Directives:
• A. In the topology chat, what is given as another way to describe the closure of a set A?
• B. Reproduce the records word for word from the line containing "country: Malaysia" through the end of the records, both included.

Page extract:
It of course depends on which is larger, a or b
yeah
Just pretend b is larger wlog. Then that intersection is (b, inf)
Which is an open set!

So any intersection of two is an open set and we win again
But the generalized union is a bit tougher
The problem is that we need the infinite union to be an open set as well
So like we can take finite unions pretty easy. (a, inf) U (b, inf) is (a, inf) if a is smaller
And (a, inf) is open. So, finite unions are open
oh
i see
there's 1 more part of the question tho
"In this topology, what is the closure of a set A subset R?"
o frogot what closure of a set is
smh not including infinity
another way to say closure is "smallest closed set containing A"
I think this is wrong
the closure is not the closure in R
its bigger
@spring geode @small obsidian if the topology is the one consisting only of sets (a,inf) then the closure of (b,inf) is not [b,inf)
you really need to use the defn of a limit point here
yeah I didn't see this context
Oh yeah, the open sets are just (a, inf)
er
yeah i suppose that works
I think the direct approach is easier
characterize the limit points of (a,inf)
to me that is the direct approach lol
Oh haha, yeah I assumed an incorrect answer here
closure has an explicit construction
you can take intersection of all closed sets containing
Notably, [a, inf) isn't even closed so I should have realized I was wrong
im aware
(proving this coho's way requires you to characterize the closed sets which is not hard)
Does anyone here know where the geometric langlands has gotten to lately?

Given entries:

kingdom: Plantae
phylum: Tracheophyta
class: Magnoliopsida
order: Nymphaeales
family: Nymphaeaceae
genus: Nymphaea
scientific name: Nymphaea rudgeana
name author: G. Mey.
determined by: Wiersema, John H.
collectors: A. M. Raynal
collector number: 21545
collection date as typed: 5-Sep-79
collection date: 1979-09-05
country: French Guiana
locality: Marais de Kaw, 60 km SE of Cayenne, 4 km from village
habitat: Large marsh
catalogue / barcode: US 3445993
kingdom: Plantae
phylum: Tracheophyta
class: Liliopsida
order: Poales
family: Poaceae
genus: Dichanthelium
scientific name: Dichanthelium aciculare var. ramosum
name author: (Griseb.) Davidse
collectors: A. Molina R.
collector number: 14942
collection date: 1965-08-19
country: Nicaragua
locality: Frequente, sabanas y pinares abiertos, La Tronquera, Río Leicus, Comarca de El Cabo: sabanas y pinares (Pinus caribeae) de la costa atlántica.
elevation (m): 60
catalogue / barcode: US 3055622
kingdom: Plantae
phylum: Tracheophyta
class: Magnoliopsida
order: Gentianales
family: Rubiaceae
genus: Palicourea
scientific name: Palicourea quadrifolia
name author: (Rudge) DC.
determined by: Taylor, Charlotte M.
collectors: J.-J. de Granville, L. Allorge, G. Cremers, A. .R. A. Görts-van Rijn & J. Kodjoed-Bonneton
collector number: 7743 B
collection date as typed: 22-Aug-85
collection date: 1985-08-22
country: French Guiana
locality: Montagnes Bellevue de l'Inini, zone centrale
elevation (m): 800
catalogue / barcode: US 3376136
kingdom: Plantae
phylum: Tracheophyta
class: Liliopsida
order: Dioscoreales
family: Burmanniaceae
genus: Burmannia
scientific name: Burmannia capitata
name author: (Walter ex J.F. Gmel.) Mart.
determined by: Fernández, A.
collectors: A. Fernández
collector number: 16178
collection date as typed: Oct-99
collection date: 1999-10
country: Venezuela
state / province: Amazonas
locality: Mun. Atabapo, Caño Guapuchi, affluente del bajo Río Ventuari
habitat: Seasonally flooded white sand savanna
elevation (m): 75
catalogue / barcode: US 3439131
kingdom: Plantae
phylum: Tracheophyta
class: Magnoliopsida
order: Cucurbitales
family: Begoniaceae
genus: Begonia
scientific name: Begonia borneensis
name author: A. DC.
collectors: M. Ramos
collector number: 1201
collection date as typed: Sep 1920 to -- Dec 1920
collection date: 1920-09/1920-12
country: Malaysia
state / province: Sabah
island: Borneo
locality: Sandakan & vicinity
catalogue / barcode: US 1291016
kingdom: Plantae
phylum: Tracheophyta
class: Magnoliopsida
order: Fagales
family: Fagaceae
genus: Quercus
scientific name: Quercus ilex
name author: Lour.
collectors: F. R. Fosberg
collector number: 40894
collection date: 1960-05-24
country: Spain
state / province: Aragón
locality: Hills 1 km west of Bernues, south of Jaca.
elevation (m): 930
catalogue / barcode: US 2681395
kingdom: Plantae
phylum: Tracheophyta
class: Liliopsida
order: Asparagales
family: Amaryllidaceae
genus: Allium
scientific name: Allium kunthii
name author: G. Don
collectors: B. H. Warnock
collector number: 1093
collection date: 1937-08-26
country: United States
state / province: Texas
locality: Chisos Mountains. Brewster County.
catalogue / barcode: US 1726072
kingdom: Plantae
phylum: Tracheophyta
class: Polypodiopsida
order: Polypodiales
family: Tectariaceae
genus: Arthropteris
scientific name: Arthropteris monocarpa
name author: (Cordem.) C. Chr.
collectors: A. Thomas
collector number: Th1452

Final answers:
• A. The smallest closed set containing A.

• B.
country: Malaysia
state / province: Sabah
island: Borneo
locality: Sandakan & vicinity
catalogue / barcode: US 1291016
kingdom: Plantae
phylum: Tracheophyta
class: Magnoliopsida
order: Fagales
family: Fagaceae
genus: Quercus
scientific name: Quercus ilex
name author: Lour.
collectors: F. R. Fosberg
collector number: 40894
collection date: 1960-05-24
country: Spain
state / province: Aragón
locality: Hills 1 km west of Bernues, south of Jaca.
elevation (m): 930
catalogue / barcode: US 2681395
kingdom: Plantae
phylum: Tracheophyta
class: Liliopsida
order: Asparagales
family: Amaryllidaceae
genus: Allium
scientific name: Allium kunthii
name author: G. Don
collectors: B. H. Warnock
collector number: 1093
collection date: 1937-08-26
country: United States
state / province: Texas
locality: Chisos Mountains. Brewster County.
catalogue / barcode: US 1726072
kingdom: Plantae
phylum: Tracheophyta
class: Polypodiopsida
order: Polypodiales
family: Tectariaceae
genus: Arthropteris
scientific name: Arthropteris monocarpa
name author: (Cordem.) C. Chr.
collectors: A. Thomas
collector number: Th1452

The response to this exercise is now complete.